[[ Available data open ]]

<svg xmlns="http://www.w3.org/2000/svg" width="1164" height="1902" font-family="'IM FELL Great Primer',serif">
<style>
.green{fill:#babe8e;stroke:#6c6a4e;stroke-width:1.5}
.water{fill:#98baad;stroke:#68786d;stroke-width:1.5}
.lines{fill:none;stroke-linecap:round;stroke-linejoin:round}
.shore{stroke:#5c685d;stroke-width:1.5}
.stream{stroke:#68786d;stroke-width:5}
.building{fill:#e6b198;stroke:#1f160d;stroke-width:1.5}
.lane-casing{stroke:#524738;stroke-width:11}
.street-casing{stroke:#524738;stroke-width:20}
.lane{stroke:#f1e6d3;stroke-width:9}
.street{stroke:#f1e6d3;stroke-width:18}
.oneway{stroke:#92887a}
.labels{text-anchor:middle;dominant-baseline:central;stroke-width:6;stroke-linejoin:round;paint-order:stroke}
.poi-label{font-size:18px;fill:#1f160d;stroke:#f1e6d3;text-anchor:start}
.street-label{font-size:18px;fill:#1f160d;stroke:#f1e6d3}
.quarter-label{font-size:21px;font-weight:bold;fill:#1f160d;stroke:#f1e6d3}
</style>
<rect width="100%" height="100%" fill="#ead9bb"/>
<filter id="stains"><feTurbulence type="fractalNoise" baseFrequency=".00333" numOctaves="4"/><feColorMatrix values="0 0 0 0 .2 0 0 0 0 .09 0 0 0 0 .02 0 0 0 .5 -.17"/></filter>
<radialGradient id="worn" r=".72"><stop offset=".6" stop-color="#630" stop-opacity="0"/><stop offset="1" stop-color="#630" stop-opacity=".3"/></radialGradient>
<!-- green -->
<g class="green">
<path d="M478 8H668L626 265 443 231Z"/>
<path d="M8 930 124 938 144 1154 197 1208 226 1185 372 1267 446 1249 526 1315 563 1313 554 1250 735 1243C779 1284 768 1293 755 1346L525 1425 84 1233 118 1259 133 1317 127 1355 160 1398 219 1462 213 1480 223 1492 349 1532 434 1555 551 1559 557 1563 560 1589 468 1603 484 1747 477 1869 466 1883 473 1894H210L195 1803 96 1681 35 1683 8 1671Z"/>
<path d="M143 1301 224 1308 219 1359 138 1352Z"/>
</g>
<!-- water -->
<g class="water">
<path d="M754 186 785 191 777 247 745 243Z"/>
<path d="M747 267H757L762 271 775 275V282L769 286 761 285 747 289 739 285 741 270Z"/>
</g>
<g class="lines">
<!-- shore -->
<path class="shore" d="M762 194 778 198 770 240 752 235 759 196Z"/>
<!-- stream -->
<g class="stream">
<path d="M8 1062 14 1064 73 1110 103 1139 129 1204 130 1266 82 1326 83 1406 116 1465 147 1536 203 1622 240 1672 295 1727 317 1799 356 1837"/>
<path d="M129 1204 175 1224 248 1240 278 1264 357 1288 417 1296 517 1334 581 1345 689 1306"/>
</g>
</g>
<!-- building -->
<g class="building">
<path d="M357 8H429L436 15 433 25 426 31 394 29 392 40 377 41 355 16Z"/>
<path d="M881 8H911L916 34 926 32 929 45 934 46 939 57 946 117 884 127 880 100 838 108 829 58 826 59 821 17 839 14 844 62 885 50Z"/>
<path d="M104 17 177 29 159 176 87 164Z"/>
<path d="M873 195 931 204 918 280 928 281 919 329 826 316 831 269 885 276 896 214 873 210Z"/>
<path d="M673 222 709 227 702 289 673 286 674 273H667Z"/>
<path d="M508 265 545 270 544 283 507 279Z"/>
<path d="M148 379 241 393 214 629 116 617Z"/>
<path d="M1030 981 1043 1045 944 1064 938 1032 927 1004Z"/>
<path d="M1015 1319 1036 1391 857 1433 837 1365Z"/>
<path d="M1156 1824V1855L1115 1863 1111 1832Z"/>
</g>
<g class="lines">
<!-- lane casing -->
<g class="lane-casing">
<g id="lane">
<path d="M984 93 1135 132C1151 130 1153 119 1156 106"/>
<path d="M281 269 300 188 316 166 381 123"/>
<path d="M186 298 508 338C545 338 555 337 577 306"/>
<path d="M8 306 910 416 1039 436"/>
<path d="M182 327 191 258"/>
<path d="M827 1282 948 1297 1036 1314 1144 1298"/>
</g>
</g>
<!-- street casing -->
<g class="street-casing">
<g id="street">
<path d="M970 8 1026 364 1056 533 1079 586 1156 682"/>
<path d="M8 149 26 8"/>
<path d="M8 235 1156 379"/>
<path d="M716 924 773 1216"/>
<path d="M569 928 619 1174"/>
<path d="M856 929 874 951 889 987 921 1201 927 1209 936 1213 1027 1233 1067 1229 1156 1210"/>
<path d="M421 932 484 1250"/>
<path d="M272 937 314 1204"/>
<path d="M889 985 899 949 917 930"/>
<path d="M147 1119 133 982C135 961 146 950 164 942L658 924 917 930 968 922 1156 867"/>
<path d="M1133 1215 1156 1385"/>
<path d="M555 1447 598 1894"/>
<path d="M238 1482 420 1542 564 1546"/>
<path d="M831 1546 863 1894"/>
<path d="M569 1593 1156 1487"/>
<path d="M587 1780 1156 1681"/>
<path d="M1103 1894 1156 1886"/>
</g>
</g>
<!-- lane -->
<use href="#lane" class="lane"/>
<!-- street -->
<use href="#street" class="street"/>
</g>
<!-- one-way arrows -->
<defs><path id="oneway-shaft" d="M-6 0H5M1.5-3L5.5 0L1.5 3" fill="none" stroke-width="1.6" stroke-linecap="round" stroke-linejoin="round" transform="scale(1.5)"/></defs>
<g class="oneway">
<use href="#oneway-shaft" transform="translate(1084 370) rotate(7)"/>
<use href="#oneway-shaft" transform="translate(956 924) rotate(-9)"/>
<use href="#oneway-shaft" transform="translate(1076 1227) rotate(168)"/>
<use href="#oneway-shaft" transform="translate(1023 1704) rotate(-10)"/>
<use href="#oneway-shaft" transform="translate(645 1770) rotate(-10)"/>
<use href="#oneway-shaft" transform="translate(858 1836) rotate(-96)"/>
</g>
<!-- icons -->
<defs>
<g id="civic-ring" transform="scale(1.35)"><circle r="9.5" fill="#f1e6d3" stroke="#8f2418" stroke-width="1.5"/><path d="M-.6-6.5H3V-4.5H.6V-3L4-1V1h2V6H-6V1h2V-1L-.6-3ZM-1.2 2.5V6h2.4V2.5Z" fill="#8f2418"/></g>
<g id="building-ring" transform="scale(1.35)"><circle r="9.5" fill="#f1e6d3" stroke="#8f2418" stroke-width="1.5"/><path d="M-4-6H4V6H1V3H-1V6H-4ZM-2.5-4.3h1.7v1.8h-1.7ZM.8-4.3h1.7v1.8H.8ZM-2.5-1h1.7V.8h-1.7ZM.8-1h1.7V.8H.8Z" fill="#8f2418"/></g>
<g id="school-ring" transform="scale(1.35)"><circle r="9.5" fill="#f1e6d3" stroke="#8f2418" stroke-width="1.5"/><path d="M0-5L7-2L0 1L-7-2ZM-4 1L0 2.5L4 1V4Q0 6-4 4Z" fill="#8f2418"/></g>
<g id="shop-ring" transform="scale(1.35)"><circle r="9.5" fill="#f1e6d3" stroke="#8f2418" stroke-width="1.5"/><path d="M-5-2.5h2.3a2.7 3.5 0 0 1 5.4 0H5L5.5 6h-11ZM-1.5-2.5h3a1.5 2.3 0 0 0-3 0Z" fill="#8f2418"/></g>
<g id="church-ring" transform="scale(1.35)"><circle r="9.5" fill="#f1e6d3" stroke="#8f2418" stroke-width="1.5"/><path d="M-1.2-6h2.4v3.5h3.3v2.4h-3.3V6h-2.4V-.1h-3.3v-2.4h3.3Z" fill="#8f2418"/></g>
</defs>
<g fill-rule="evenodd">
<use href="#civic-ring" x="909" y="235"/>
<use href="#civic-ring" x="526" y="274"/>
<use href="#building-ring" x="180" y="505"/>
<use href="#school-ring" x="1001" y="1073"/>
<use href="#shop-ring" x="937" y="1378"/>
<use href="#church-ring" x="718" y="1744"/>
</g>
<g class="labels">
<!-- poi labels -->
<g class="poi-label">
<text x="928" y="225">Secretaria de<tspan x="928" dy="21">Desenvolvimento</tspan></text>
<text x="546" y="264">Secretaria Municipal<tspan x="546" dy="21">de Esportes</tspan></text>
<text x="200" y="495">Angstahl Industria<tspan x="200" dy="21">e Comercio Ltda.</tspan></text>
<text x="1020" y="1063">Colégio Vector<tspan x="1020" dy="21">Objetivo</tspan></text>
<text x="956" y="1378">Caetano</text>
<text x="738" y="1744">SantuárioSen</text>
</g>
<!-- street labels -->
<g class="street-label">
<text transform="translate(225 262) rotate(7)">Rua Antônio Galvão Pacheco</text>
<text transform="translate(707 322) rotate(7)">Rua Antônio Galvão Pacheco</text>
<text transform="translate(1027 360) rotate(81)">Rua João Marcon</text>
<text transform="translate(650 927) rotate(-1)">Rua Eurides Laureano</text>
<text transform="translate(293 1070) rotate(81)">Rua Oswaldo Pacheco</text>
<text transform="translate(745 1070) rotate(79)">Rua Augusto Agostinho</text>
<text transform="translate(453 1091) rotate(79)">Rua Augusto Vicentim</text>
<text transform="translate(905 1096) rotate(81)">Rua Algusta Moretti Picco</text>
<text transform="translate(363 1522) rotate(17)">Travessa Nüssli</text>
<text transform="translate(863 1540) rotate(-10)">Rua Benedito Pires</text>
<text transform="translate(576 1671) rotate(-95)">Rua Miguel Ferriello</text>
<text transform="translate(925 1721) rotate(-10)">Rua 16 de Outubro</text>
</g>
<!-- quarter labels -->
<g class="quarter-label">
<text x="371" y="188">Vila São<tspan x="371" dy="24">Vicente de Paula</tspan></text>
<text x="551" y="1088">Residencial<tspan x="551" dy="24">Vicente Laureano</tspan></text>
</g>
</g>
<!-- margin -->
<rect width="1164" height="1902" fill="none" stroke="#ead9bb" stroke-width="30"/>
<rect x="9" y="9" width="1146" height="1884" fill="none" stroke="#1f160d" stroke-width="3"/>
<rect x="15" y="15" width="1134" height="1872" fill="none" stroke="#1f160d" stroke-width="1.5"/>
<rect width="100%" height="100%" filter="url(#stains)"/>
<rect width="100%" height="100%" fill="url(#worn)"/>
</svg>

[[ Available data closed ]]

Look through the records and copy every line that has the word "worn".

<radialGradient id="worn" r=".72"><stop offset=".6" stop-color="#630" stop-opacity="0"/><stop offset="1" stop-color="#630" stop-opacity=".3"/></radialGradient>
<rect width="100%" height="100%" fill="url(#worn)"/>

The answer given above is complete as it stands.